Please forgive me if this question has been answered, I spent some time looking but couldn’t find something directly applicable.
We have an expensive product we need to pressure cycle test to prove it meets requirements.
Our requirement for cycle life is 1000 cycles minimum (95%,95%)
I used a binomial formula N=ln(αlpha)/ln(P) =ln(.05)/ln(.95) and determined that I needed 59 samples and no test failures.
But my manager said no way, use only 30 samples. I responded that for this sample size I calculate that I can only state 90% reliability (ln(.05)/ln(.90)=28 samples) and this is pretty much the same value as I get from table 2 of the RIAC article “Analysis of one shot devices”.
So I do the test with 30 samples and we are at 100,000 with no failures, way past our 1000 cycle requirement. We are at 100 times our requirement and I want to stop the test and write the test report as a pass.
But people here will state that I have no failure data to statistically analyze and my sample size calculation above states I tested only half the amount of samples I needed for the company (95%,95%) standard.
So I need another formula or modification for sample size that takes into account far exceeding requirements.

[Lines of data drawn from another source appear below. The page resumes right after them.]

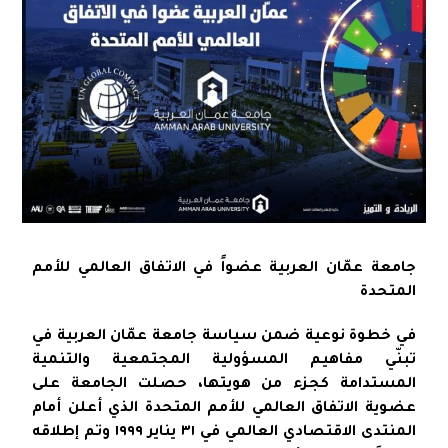
جامعة عمّان العربية عضواً في الاتفاق العالمي للأمم
المتحدة
في خطوة نوعية ضمن سياسة جامعة عمّان العربية في
تبنّي مفاهيم المسؤولية المجتمعية والتنمية
المستدامة كجزء من هويتها، حصلت الجامعة على
عضوية الاتفاق العالمي للأمم المتحدة الذي أعلن أمام
المنتدى الاقتصادي العالمي في ٣١ يناير ١٩٩٩ وتم إطلاقه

For example, in the formula above I calculated that 28 samples with 0 failures would demonstrate 90% reliability with respect to my 1000 cycle requirement. I think its safe to say that I demonstrated that if I had no failures at 100,000 cycles under this sample size designed to demonstrate 90% reliability, I readily have 95% reliability with respect to my requirement with this sample size based on my results.
To further complicate things, our measure of failure is a leak test. The leak test results are unchanging from the baseline and I suspect that if and when a failure occurs I will have a sudden gross leak (there will be pass/fail data only). There is no data that can be used to model any distribution.